Belirtilen amaç ▸ Alıntılanan metne göre akrep ile yelkovan saati kaçı gösteriyor?

Kayıtlar

ruh

orası burası yırtılmış bir kağıda yazıyorum bunları bana yeniden kağıdı kalemi elime aldırana inat. bu sefer o kara kaplı deftere değil. bu sefer en az benim kadar paramparça olmuş bu kağıda yazıyorum. neresine sığacak, nereye kadar dökebileceğim içimi bilmiyorum. çünkü eksik parçaları tıpkı ruhum gibi. gecenin karanlığı gözünü dikti üzerime. ışık açmak gelmiyor içimden. içimin karanlığı dışa vuruyor artık. yeniden. ne yazmalıyım, ne söylemeliyim bilmiyorum aslında. sadece yazmak geliyor içimden. uzun zamandır yazmadığımdan çok daha uzun. neresinden başlayacağımı da bilemiyorum. zaten kağıdın neresinden başladım, bunları temize geçerken nasıl okuyacağım, bunları da bilmiyorum. akreple yelkovan 2.48'i gösteriyor. yeterli sigaram var. arkama bakmadan kaçtığım şehrim ve kaçarken ruhumu ruhuna bıraktığım değil, sakladığım adam uyurken tam yeri tam zamanı yazmak için. sakladım, çünkü kaçmam gerekiyordu, ki biliyordum sadece onun yanında zarar görmezdi ruhum. çünkü bilir nelerden kaçtı...

veda.

Sağlanan bilgiler ▸
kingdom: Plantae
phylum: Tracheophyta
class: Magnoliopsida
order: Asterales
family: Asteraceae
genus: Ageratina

---

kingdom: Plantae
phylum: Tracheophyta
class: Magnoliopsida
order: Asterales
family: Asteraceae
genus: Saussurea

--

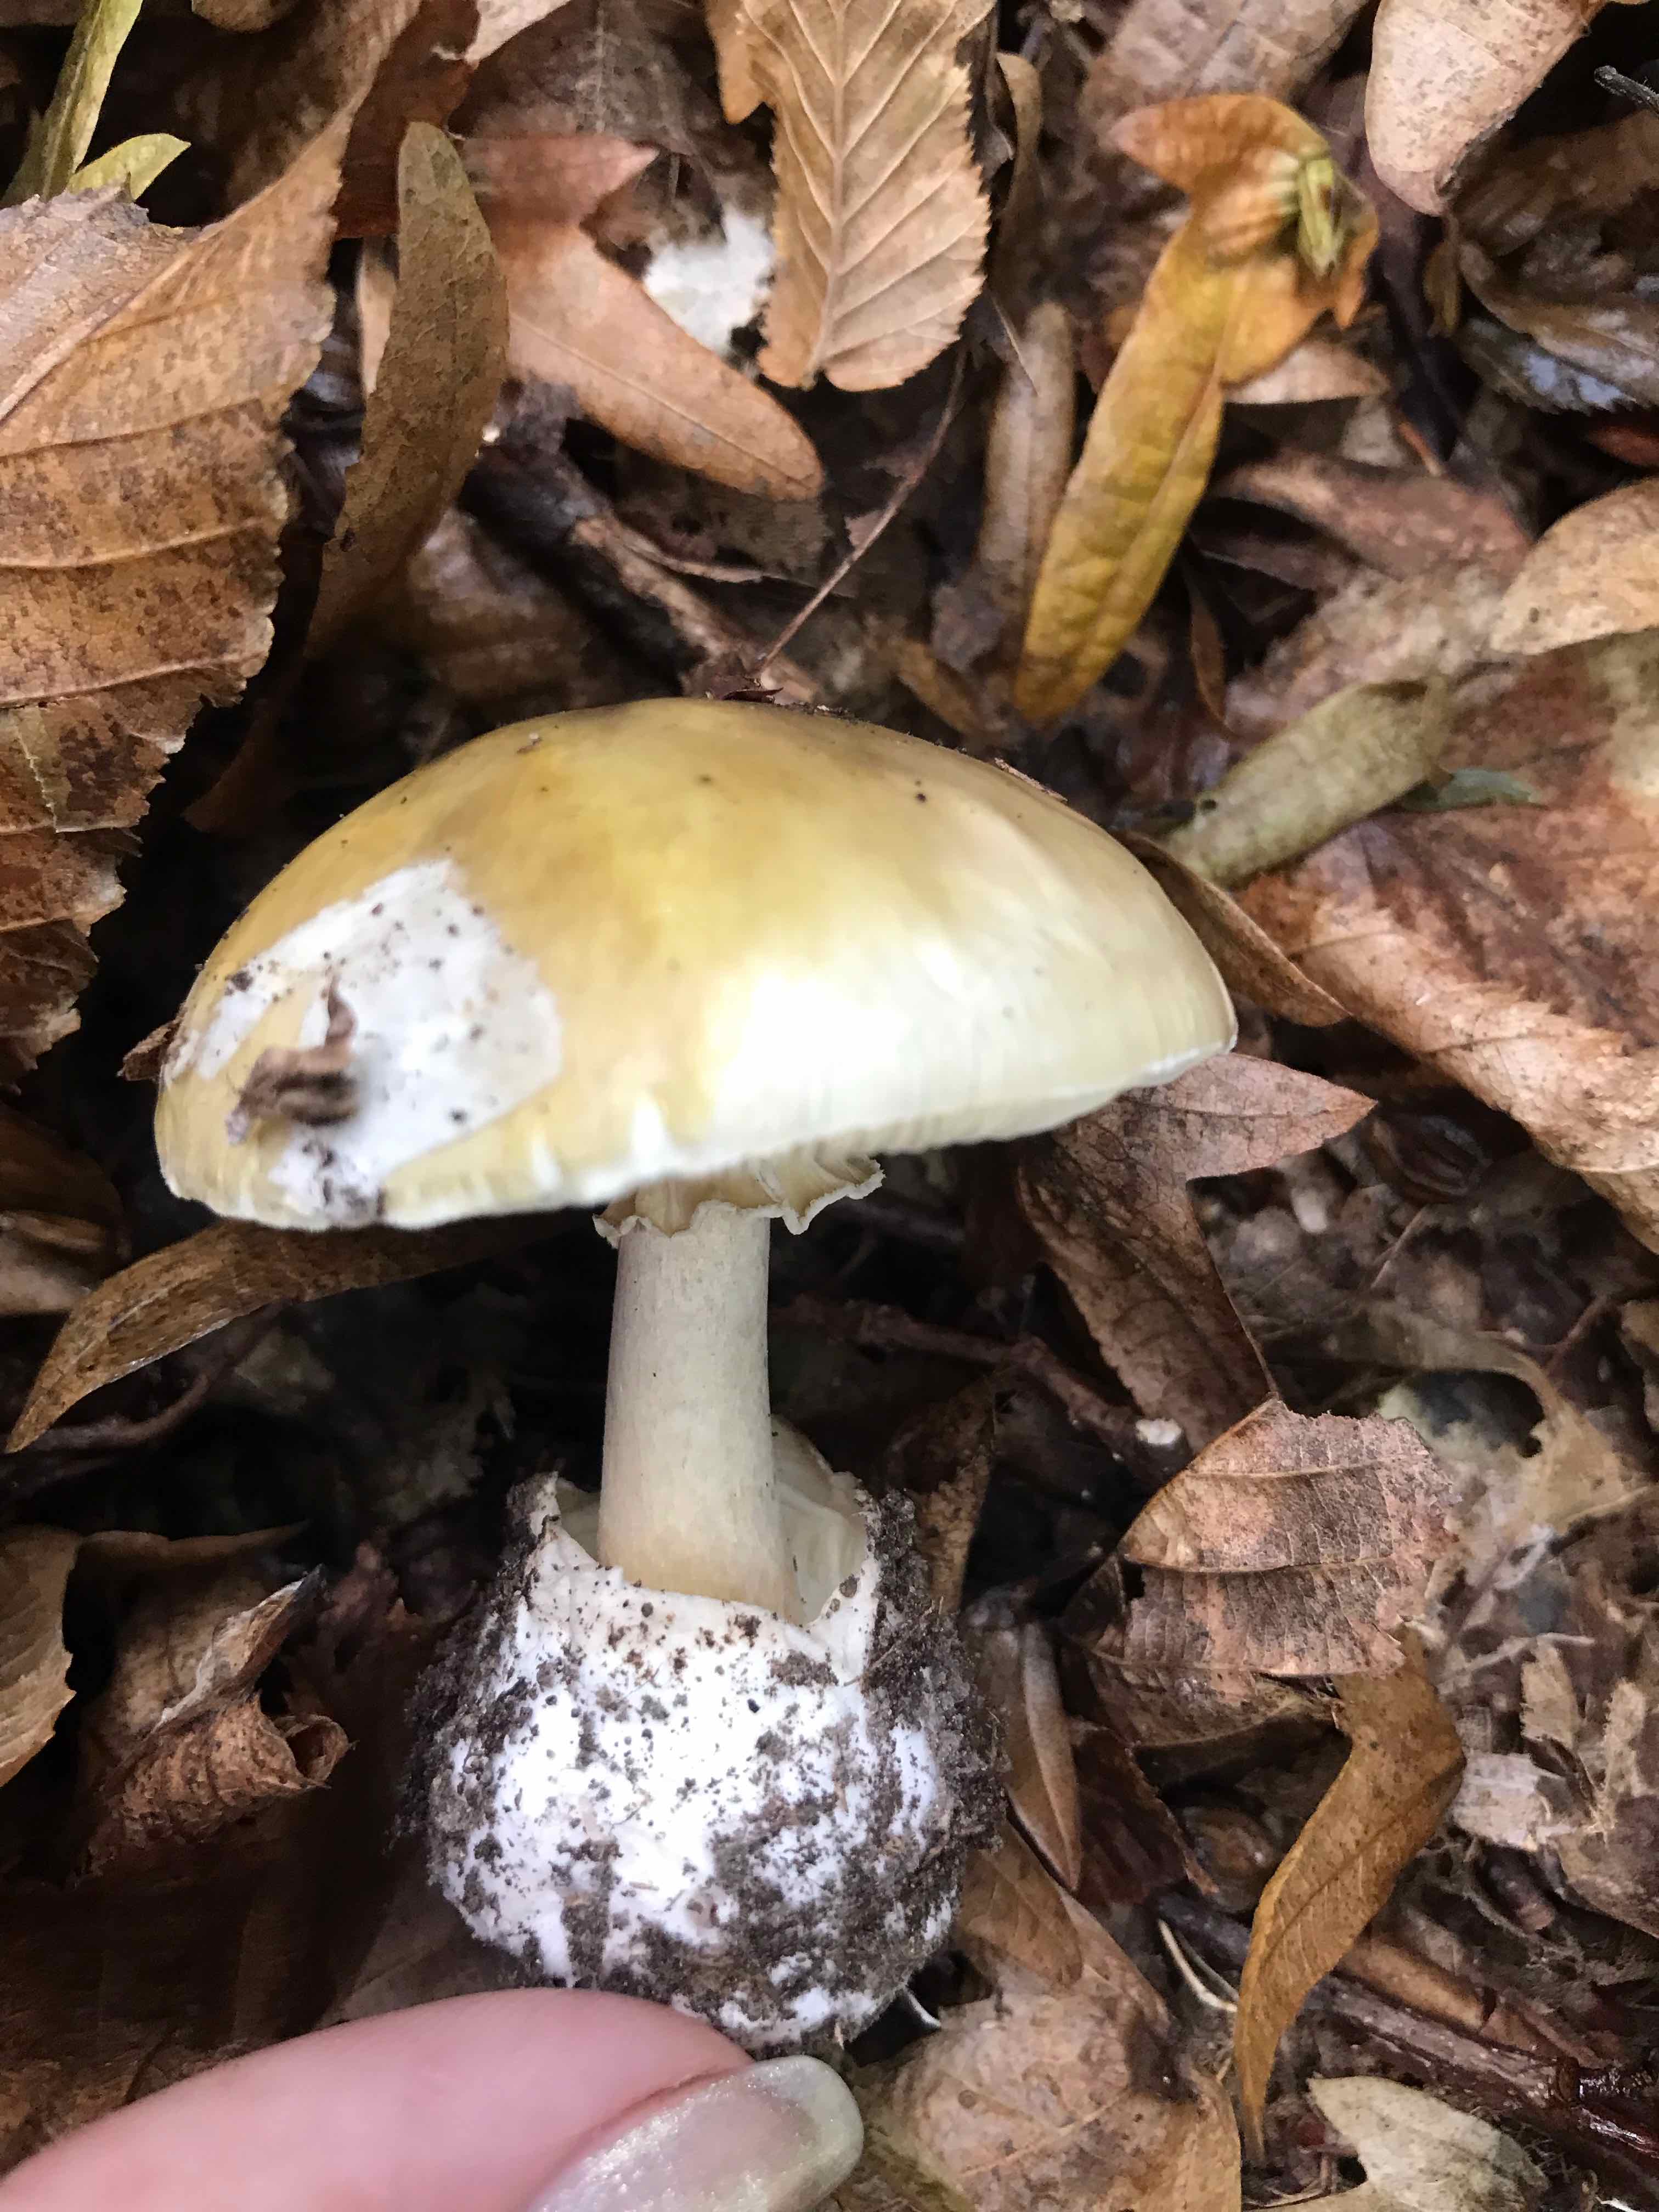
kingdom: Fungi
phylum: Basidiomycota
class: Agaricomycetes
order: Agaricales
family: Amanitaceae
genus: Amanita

Çözüm ▸ Akreple yelkovan 2.48'i gösteriyor.